» Page
╔══
This movie's release introduced United Artists' new logo which showed the iconic Transamerica "T" and the byline, "Entertainment from Transamerica Corporation".

The Thomas Crown Affair made its US television premiere on NBC Saturday Night at the Movies in September 1972.

Home media
The film was released on DVD by MGM Home Entertainment in the United States in February 1999 with two special features, an audio commentary by director Norman Jewison and theatrical trailer. It was first released on Blu-ray Disc on February 1, 2011, with the same extra supplements. On February 13, 2018 Kino Lorber (under license from MGM) released a Blu-ray 50th anniversary edition with six extra features including an original featurette with cast and crew interviews, audio commentary by Film Historian Lem Dobbs and Nick Redman and an interview with the director.

Reception

Box office
The film was successful at the box office, grossing $14 million on a $4.3 million budget.

Critical response
Reviews at the time were mixed. Critics praised the chemistry between McQueen and Dunaway and Norman Jewison's stylish direction, but considered the plotting and writing rather thin. Roger Ebert gave it 2 stars out of four and called it "possibly the most under-plotted, underwritten, over-photographed film of the year. Which is not to say it isn't great to look at. It is." On the film review website Rotten Tomatoes, the film holds a rating of 72% from 36 reviews. The site's consensus simply states that "Steve McQueen settles into the role with ease and aplomb, in a film that whisks viewers into an exotic world with style and sex appeal".
╚══
» Aim
Rewrite the passage about the film between "This movie's release" and "in September 1972.", inclusive, putting "tagline" in place of "byline".

» Listing
╔══
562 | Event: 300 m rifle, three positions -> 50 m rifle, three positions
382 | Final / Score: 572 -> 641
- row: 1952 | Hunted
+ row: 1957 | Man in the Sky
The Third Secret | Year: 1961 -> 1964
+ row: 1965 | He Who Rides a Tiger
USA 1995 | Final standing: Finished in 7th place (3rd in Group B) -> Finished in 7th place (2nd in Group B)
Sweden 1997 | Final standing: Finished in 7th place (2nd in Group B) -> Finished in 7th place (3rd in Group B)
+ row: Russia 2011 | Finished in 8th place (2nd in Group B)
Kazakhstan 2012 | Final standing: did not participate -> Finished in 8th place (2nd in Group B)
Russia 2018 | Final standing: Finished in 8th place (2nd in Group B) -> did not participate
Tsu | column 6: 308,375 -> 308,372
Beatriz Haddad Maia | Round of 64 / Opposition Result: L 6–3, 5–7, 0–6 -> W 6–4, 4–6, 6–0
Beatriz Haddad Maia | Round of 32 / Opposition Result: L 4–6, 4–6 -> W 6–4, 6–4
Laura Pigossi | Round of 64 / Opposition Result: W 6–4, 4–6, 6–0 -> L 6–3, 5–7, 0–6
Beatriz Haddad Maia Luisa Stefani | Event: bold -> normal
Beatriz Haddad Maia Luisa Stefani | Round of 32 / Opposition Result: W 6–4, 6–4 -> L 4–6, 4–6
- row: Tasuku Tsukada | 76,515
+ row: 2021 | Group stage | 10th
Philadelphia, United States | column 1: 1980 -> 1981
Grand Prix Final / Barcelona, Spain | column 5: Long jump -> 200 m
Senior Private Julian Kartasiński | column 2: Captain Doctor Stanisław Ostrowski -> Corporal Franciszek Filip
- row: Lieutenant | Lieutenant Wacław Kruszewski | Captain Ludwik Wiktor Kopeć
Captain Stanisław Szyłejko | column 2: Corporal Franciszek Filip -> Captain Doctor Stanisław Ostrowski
╚══
» Written answer
This movie's release introduced United Artists' new logo which showed the iconic Transamerica "T" and the tagline, "Entertainment from Transamerica Corporation".

The Thomas Crown Affair made its US television premiere on NBC Saturday Night at the Movies in September 1972.